Today the NAPGCM ethics include serving more than only the long term care elderly. They have expanded to include
vulnerable groups of all ages, naming developmentally disabled and mentally ill/retarded individuals along with the needs
of the elderly. The industry is practiced in a wide variety of ways through a huge variety of practitioners. This has lead
to the call, by some, for regulating the industry while others feel that the existing professional degrees should suffice.
There already are designations that one can earn to become a part of the industry. Among these are the Certified Case Manager
(CCM) which is awarded by the Commission for Case Manager Certification (CCMC) and the National Academy of Certified Care
Managers (NACCM) offers a Care Manager Certification (CMS). There are a number of less comprehensive certifications such as
ones given to insurance agents for working in a specific market, like long term care insurance (Parker and associates, 2002).
Originally its main focus was on the medical aspects of care, and one split in the industry is still focused on
that medical care today. Some of the services that GCMs may provide in this area include: Transition services from the hospital
to the home, “home health aides, home health care, setting up medications, make appointments and getting patients' to
the doctors, speech therapy, physical therapy, occupational therapy, psychotherapy,
nursing home placement, and even a 24 hour a day hotline.” This type of
service may also include working directly with the patient's physician to coordinate care and even filling out the health
insurance and Medicare/Medicaid forms for the doctor to sign (Parker and associates, 2002).

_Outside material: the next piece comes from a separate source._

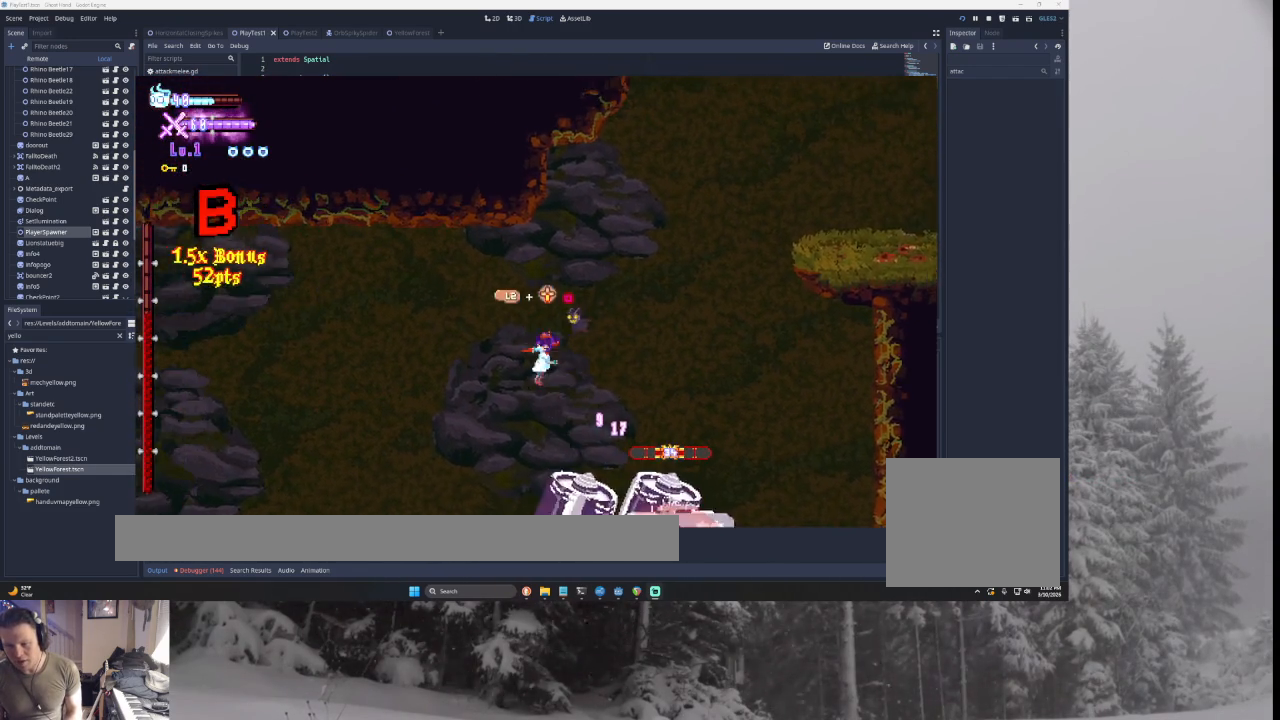
{"buttons": ["CROSS"], "left_stick": "left", "right_stick": "center", "events": [[100, "CROSS", "up"], [133, "CROSS", "down"], [133, "left_stick", "right"], [167, "CROSS", "up"], [167, "L2", "down"], [200, "CROSS", "down"], [200, "SQUARE", "down"], [267, "left_stick", "up"], [367, "SQUARE", "up"], [400, "L2", "up"], [433, "left_stick", "left"]]}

But then industry has also grown, in many practices, into a holistic package with most GCMs including the psycho
social aspects of care as well. Today some GCMs have gone even further to becoming a one stop shop for nearly all the care
needs of the client/patient. Other such services that some GCMs include such varied areas as: “Companion services, family/caregiver
counseling, family needs, support groups, personal needs, spiritual needs, home maker services, chore services, financial
counseling (usually daily money management), retirement planning, family dynamics, legal services, guardianships/conservatorships,
estate management, housing placement, in-home meals, transportation, respite
care, friendly visiting, adult day care, senior care, and even person-environment fit”
(Parker and associates, 2002).
As of the 2001 study, 82.2% of those GCMs who did respond are for profit, with 17.8% non-profit. Independently
managed firms constituted 80.6% of the respondents. Most (90.1%) do social assessments and evaluations for community based
long term care (88%). Functional assessments are high on the list (90.1%) with ongoing monitoring of the client/patient coming
in at 94.8%. Coordinating services for the client was found in 95.8% of the GCM respondents and referral services for the
client scored 93.8%. Cognitive assessment is practiced by 88.5% but psychological assessment is only 55.2%. Assistance in
completing forms was found in 78.6% of the GCMS who responded and helping clients choose a retirement facility came in at
84.9%. There were other services recorded, but they were scored at less than 60% other than education the client/patient about
services, funding, federal systems and the like which scored and impressive 62.5% (Parker and associates, 2002).